Na resposta, Rubio afirma que o governo do presidente Donald Trump considera que o Brasil adota práticas comerciais que prejudicam empresas americanas. Entre os pontos citados estão o comércio digital, os sistemas de pagamento eletrônico, incluindo o Pix, regras tarifárias, questões relacionadas à propriedade intelectual, ao mercado de etanol e ao combate ao desmatamento ilegal.
O secretário informou que o governo americano manterá aberta uma consulta pública para discutir a proposta de aplicação de tarifas. Segundo ele, representantes do governo brasileiro, empresas e demais interessados poderão apresentar argumentos antes da decisão definitiva. A audiência pública está marcada para 6 de julho, no Escritório do Representante Comercial dos Estados Unidos (USTR).
Na mesma carta, Rubio agradeceu o apoio manifestado por Flávio Bolsonaro à decisão dos Estados Unidos de classificar o Primeiro Comando da Capital (PCC) e o Comando Vermelho (CV) como organizações terroristas. Segundo o secretário, a medida busca enfraquecer as redes financeiras, de tráfico de drogas e de armas dessas facções, com o objetivo de ampliar a cooperação no combate ao crime organizado transnacional.

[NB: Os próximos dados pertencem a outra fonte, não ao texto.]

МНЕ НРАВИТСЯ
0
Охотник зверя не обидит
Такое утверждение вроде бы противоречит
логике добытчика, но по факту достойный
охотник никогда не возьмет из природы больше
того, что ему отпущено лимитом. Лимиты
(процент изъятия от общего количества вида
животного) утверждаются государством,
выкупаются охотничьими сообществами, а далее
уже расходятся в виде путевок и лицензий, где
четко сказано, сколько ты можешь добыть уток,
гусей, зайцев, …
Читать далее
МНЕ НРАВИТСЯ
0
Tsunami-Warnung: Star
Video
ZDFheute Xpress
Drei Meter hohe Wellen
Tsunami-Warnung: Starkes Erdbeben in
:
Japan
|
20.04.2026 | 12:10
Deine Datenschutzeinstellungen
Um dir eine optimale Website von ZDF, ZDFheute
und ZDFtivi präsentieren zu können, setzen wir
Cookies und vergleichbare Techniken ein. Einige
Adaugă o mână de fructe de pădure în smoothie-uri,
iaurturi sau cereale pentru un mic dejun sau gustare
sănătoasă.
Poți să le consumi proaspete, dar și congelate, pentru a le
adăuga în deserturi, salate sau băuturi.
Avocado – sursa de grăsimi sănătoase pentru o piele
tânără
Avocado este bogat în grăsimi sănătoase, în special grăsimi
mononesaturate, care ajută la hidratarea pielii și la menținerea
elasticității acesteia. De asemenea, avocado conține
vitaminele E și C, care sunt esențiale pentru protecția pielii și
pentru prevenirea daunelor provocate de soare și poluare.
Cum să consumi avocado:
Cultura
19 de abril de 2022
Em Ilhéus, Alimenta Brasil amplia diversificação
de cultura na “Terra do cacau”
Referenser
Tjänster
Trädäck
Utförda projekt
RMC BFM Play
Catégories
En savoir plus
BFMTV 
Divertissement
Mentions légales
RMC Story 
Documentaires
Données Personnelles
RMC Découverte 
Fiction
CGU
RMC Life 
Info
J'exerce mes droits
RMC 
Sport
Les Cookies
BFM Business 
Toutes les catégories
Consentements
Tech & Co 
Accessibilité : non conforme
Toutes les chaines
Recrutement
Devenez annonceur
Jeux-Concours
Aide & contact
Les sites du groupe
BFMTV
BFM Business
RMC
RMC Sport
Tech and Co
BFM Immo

A correspondência ocorre em meio às discussões sobre a investigação comercial conduzida pelo governo norte-americano, que poderá resultar na aplicação de uma tarifa de 25% sobre produtos brasileiros. Flávio Bolsonaro tem afirmado ser contrário à medida e já anunciou que pretende participar da audiência pública nos Estados Unidos para defender que as novas tarifas não sejam implementadas.